>>
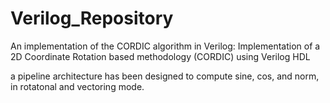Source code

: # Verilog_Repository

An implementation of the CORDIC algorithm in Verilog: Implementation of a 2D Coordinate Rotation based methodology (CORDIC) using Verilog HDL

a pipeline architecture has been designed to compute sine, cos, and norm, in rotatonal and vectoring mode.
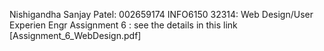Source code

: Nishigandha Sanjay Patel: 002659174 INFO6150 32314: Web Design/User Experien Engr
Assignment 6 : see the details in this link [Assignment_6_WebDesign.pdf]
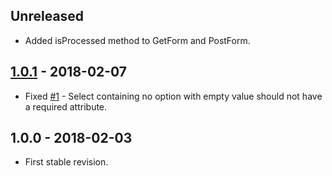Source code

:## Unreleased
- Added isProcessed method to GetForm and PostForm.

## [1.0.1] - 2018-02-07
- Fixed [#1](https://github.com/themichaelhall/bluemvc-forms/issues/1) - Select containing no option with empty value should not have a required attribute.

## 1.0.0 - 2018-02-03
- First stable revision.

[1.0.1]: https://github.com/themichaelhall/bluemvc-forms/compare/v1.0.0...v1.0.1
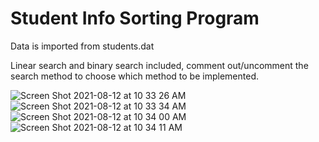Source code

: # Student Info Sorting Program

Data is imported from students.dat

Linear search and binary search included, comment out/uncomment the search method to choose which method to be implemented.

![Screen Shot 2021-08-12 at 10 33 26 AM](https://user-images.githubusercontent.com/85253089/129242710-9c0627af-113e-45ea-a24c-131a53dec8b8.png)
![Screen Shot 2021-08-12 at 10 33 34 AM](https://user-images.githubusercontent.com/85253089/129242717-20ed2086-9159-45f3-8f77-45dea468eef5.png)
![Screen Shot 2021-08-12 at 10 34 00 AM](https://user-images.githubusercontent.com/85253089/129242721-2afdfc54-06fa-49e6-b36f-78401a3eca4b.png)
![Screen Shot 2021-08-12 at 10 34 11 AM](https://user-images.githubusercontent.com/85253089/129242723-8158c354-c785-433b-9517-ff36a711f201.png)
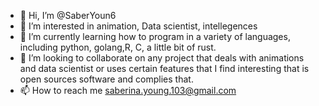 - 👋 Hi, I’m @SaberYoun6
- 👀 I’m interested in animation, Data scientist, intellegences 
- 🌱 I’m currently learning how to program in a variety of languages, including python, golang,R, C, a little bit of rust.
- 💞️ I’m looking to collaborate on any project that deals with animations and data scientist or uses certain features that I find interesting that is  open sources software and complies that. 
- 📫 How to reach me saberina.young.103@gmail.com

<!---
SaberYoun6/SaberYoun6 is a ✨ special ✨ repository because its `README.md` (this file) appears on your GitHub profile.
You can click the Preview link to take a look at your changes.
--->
<<
Aim of the task:
Rewrite all of the data above, changing every "Screen Shot" to "Screenshot" and leaving everything else as it is. Omit the pictures from your answer.

Answer:
Source code

: # Verilog_Repository

An implementation of the CORDIC algorithm in Verilog: Implementation of a 2D Coordinate Rotation based methodology (CORDIC) using Verilog HDL

a pipeline architecture has been designed to compute sine, cos, and norm, in rotatonal and vectoring mode.
Source code

: Nishigandha Sanjay Patel: 002659174 INFO6150 32314: Web Design/User Experien Engr
Assignment 6 : see the details in this link [Assignment_6_WebDesign.pdf]
Source code

:## Unreleased
- Added isProcessed method to GetForm and PostForm.

## [1.0.1] - 2018-02-07
- Fixed [#1](https://github.com/themichaelhall/bluemvc-forms/issues/1) - Select containing no option with empty value should not have a required attribute.

## 1.0.0 - 2018-02-03
- First stable revision.

[1.0.1]: https://github.com/themichaelhall/bluemvc-forms/compare/v1.0.0...v1.0.1
Source code

: # Student Info Sorting Program

Data is imported from students.dat

Linear search and binary search included, comment out/uncomment the search method to choose which method to be implemented.

![Screenshot 2021-08-12 at 10 33 26 AM](https://user-images.githubusercontent.com/85253089/129242710-9c0627af-113e-45ea-a24c-131a53dec8b8.png)
![Screenshot 2021-08-12 at 10 33 34 AM](https://user-images.githubusercontent.com/85253089/129242717-20ed2086-9159-45f3-8f77-45dea468eef5.png)
![Screenshot 2021-08-12 at 10 34 00 AM](https://user-images.githubusercontent.com/85253089/129242721-2afdfc54-06fa-49e6-b36f-78401a3eca4b.png)
![Screenshot 2021-08-12 at 10 34 11 AM](https://user-images.githubusercontent.com/85253089/129242723-8158c354-c785-433b-9517-ff36a711f201.png)
 - 👋 Hi, I’m @SaberYoun6
- 👀 I’m interested in animation, Data scientist, intellegences 
- 🌱 I’m currently learning how to program in a variety of languages, including python, golang,R, C, a little bit of rust.
- 💞️ I’m looking to collaborate on any project that deals with animations and data scientist or uses certain features that I find interesting that is  open sources software and complies that. 
- 📫 How to reach me saberina.young.103@gmail.com

<!---
SaberYoun6/SaberYoun6 is a ✨ special ✨ repository because its `README.md` (this file) appears on your GitHub profile.
You can click the Preview link to take a look at your changes.
--->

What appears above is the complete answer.